■ TRAVAIL DEMANDÉ
A – Dans l'extrait, quel nom M. Weber donne-t-il à sa propre doctrine ?
B – Transcrivez fidèlement le passage de l'extrait qui commence par « M. Weber comprendra que » et se poursuit jusqu'à « loin du réel. ».
C – D'après l'extrait, pourquoi la première partie du livre de M. Weber serait-elle néfaste si on l'enseignait à de jeunes philosophes ? Répondez en une à trois phrases.

■ EXTRAIT
- - -
M. Weber comprendra que ces vives critiques s’adressent moins à son livre qu’à une manière de philosopher qui est trop à la mode, et qui serait capable de détourner de la réflexion un grand nombre de bons esprits. Je songe naturellement, en écrivant ces lignes, principalement à l’enseignement philosophique, et je ne puis m’empêcher de penser que toute la première partie de ce livre, mise en leçons et présentée à de jeunes philosophes, découragerait les meilleurs d’entre eux, et, ce qui serait encore plus funeste, encouragerait les autres, et leur tracerait, à travers les mots, un chemin facile, loin des idées et loin du réel.

Pour en finir avec ces critiques, disons qu’il serait plaisant qu’un subtil philosophe découvrit dans la doctrine même de M. Weber, dans ce qu’il appelle le « Réalisme du savoir », quelque trace encore de la « chose en soi » et de l’illusion réaliste, quelque trace d’un objet extérieur à la pensée, rigide, abstrait, mort. Je crois que cela serait possible. Il suffirait de peser mot par mot quelques-unes des plus belles formules dans lesquelles M. Weber résume sa doctrine. « La réflexion projette un jet de lumière sur les espaces obscurs où le désir irréfléchi de connaître relègue l’objet inaccessible, et, dans cette clarté soudaine, l’esprit vivant s’aperçoit qu’il est seul à les remplir et à les animer. » Combien de métaphores qui dénonceraient, si l’on voulait, le « réalisme spatial ». La conclusion du livre donnerait prise à des critiques du même genre. « Le réel n’est pas la négation de la pensée ; il est la pleine existence, la vie totale de la pensée ; non un obstacle, un joug ou une menace, mais, par-dessus tout, une espérance et une promesse. » N’y a-t-il pas là, quoique l’auteur s’en défende, une espèce de Dieu immobile, qui mesure et juge nos progrès, et qui les rend dès maintenant possibles ? Rien n’empêcherait de le soutenir. De telles critiques seraient sans portée. M. Weber, qui s’est assez expliqué dans son livre, ne ferait qu’en rire, et il aurait raison. Convenons que c’est une étrange maladie, bien que fort commune, que de vouloir à toute force qu’un auteur se soit trompé, et que de se placer toujours, pour le comprendre, à un point de vue d’où l’on est bien sûr de ne pas le comprendre.
- - -
■ ENTRÉES FOURNIES
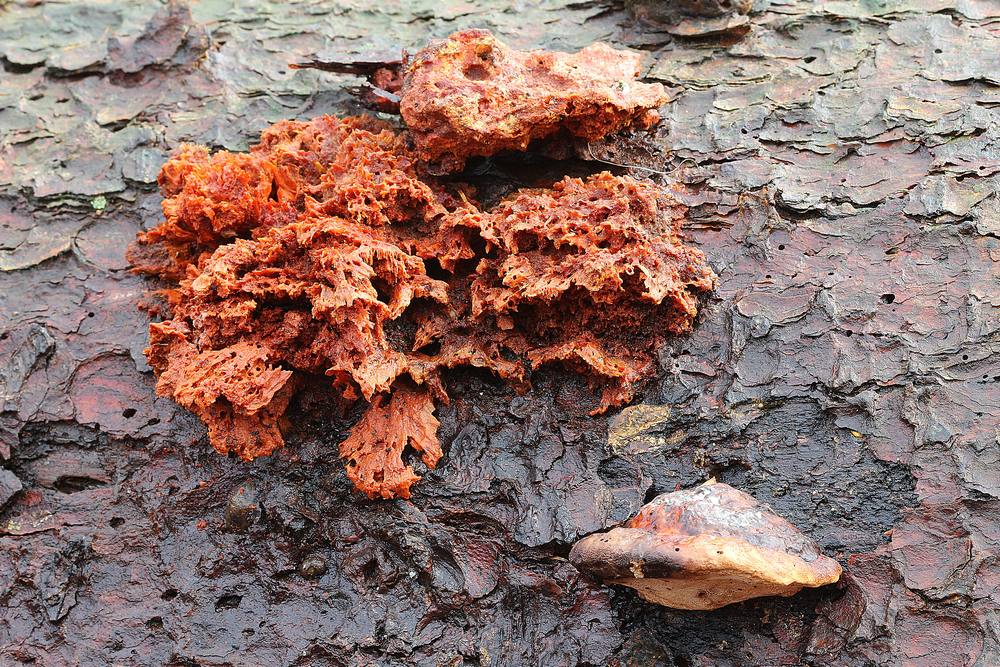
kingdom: Fungi
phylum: Basidiomycota
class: Agaricomycetes
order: Polyporales
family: Pycnoporellaceae
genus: Pycnoporellus
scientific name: Pycnoporellus fulgens
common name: flammeporesvamp
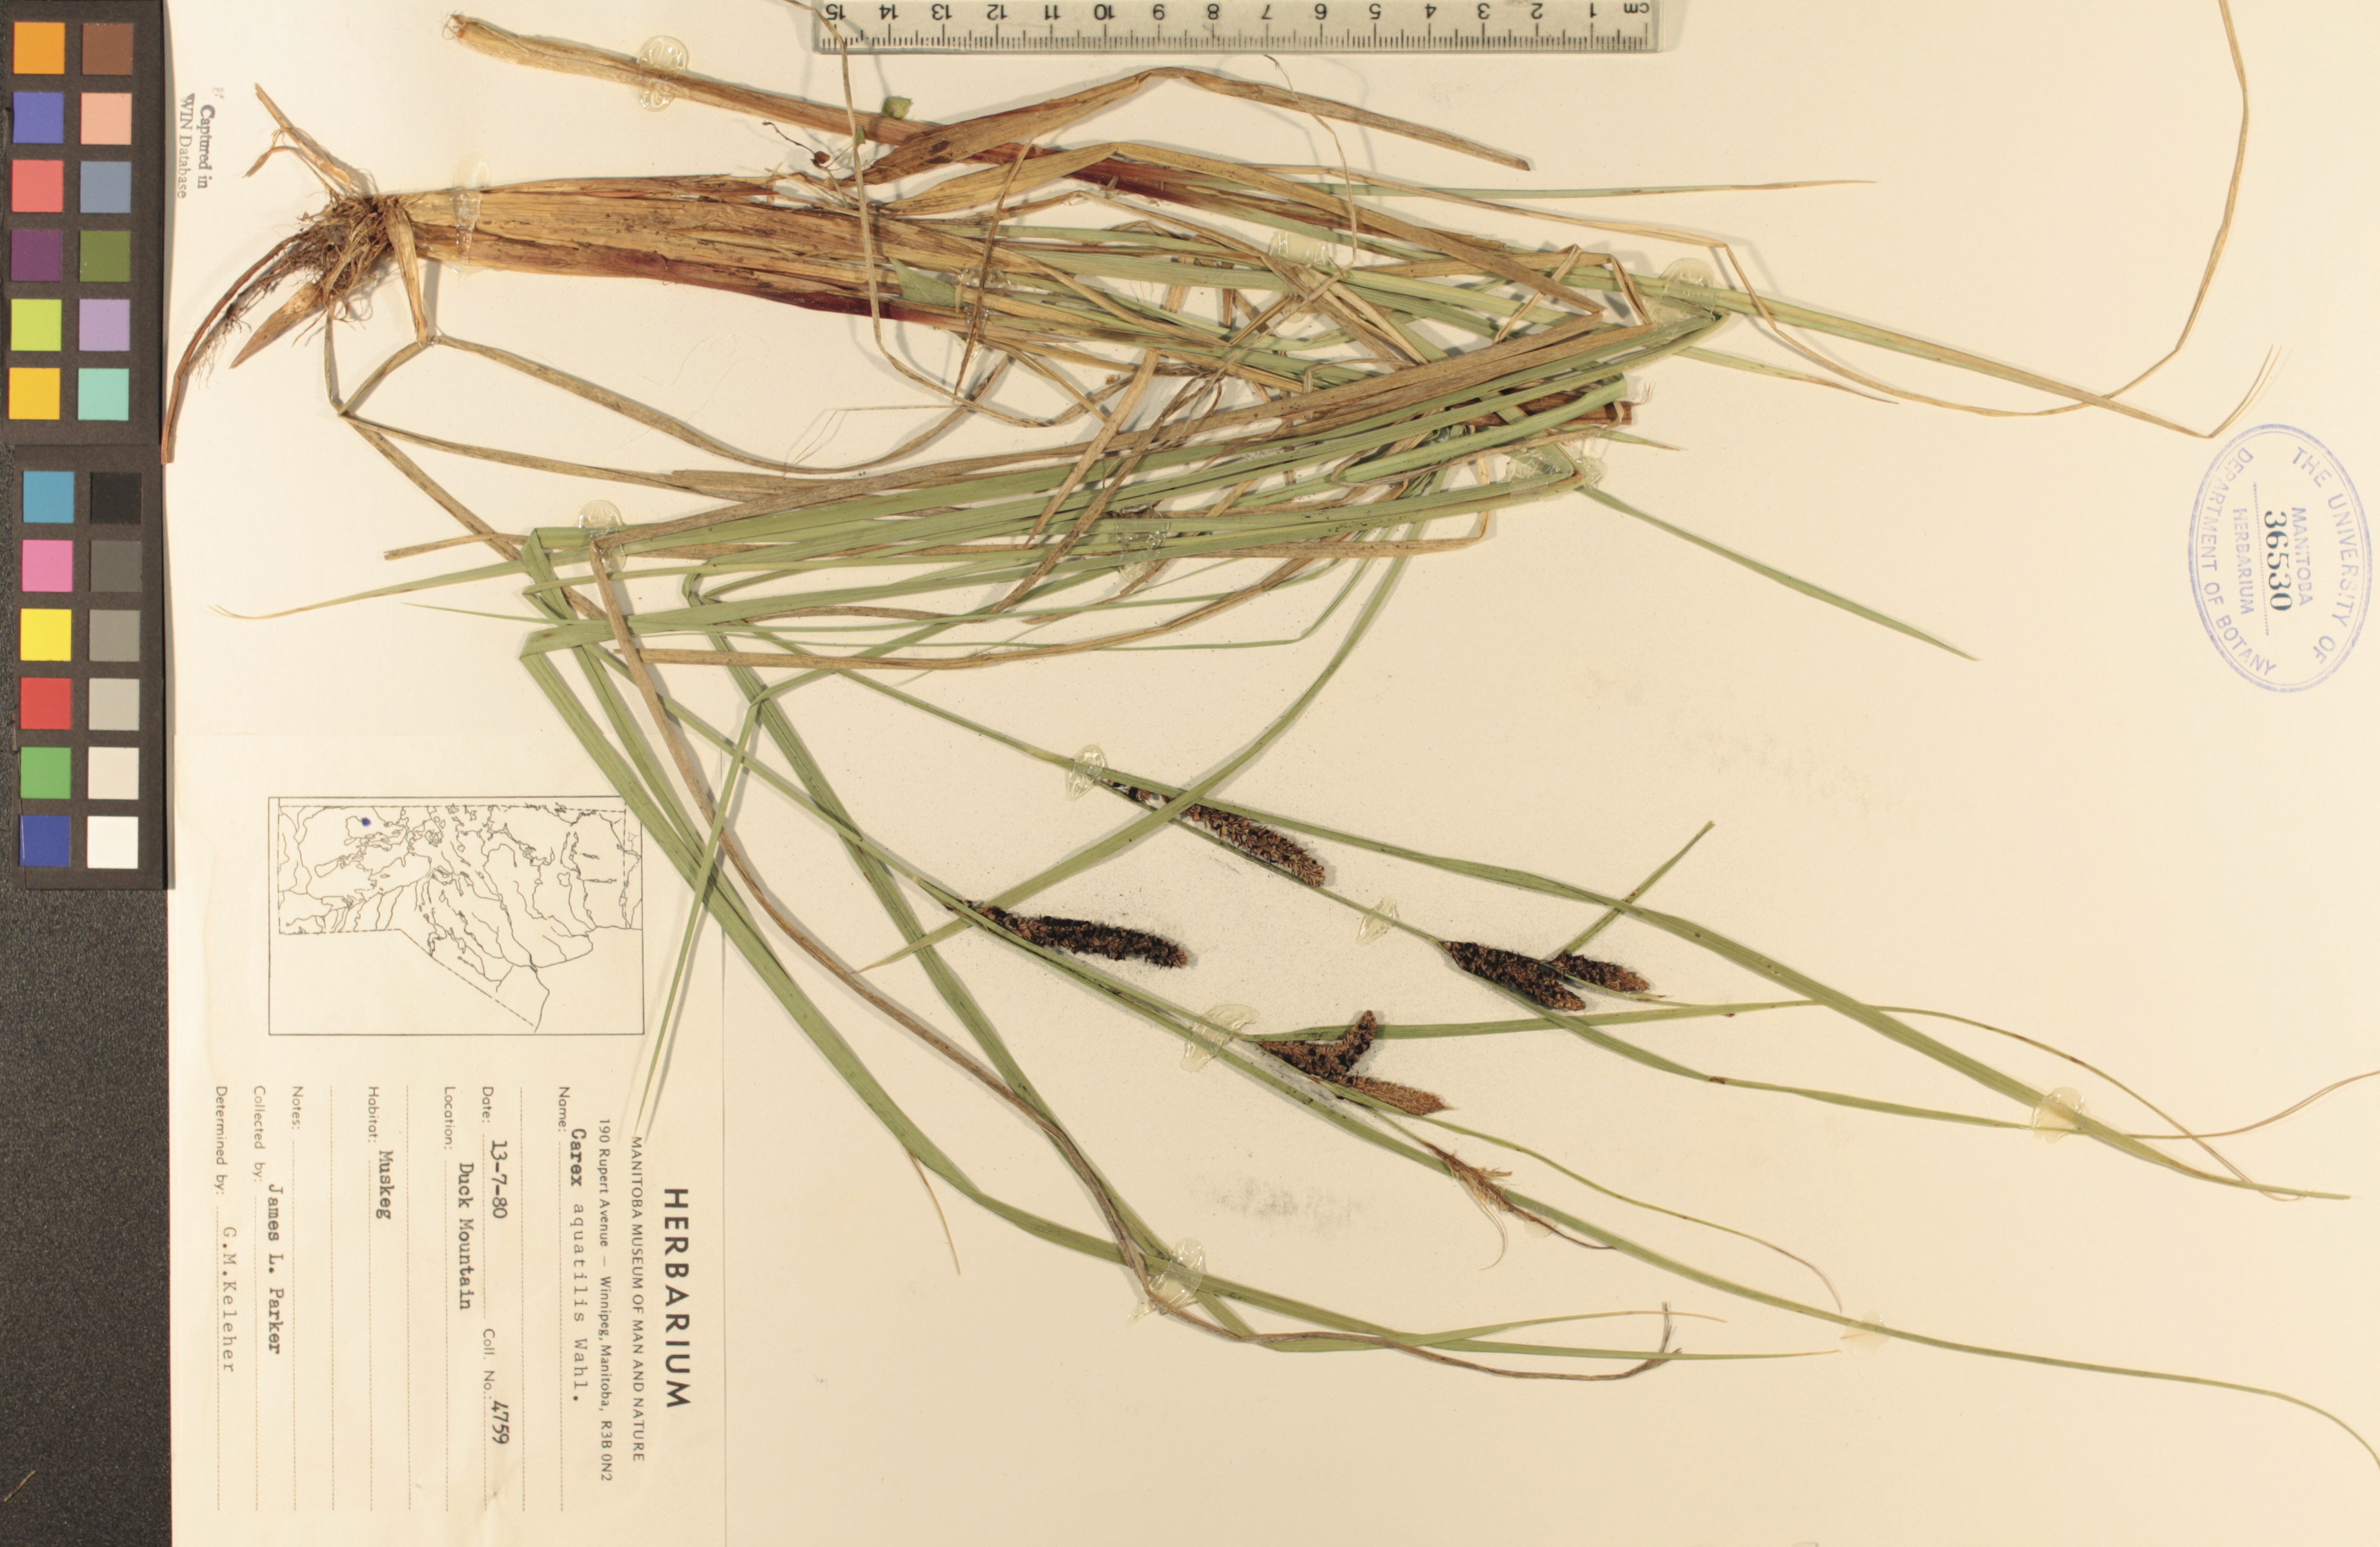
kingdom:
- - -
■ RÉPONSES ATTENDUES
A – Il l'appelle le « Réalisme du savoir ».

B –
M. Weber comprendra que ces vives critiques s’adressent moins à son livre qu’à une manière de philosopher qui est trop à la mode, et qui serait capable de détourner de la réflexion un grand nombre de bons esprits. Je songe naturellement, en écrivant ces lignes, principalement à l’enseignement philosophique, et je ne puis m’empêcher de penser que toute la première partie de ce livre, mise en leçons et présentée à de jeunes philosophes, découragerait les meilleurs d’entre eux, et, ce qui serait encore plus funeste, encouragerait les autres, et leur tracerait, à travers les mots, un chemin facile, loin des idées et loin du réel.

C – Mise en leçons et présentée à de jeunes philosophes, elle découragerait les meilleurs d'entre eux. Ce qui serait plus funeste encore, elle encouragerait les autres en leur traçant, à travers les mots, un chemin facile, loin des idées et loin du réel.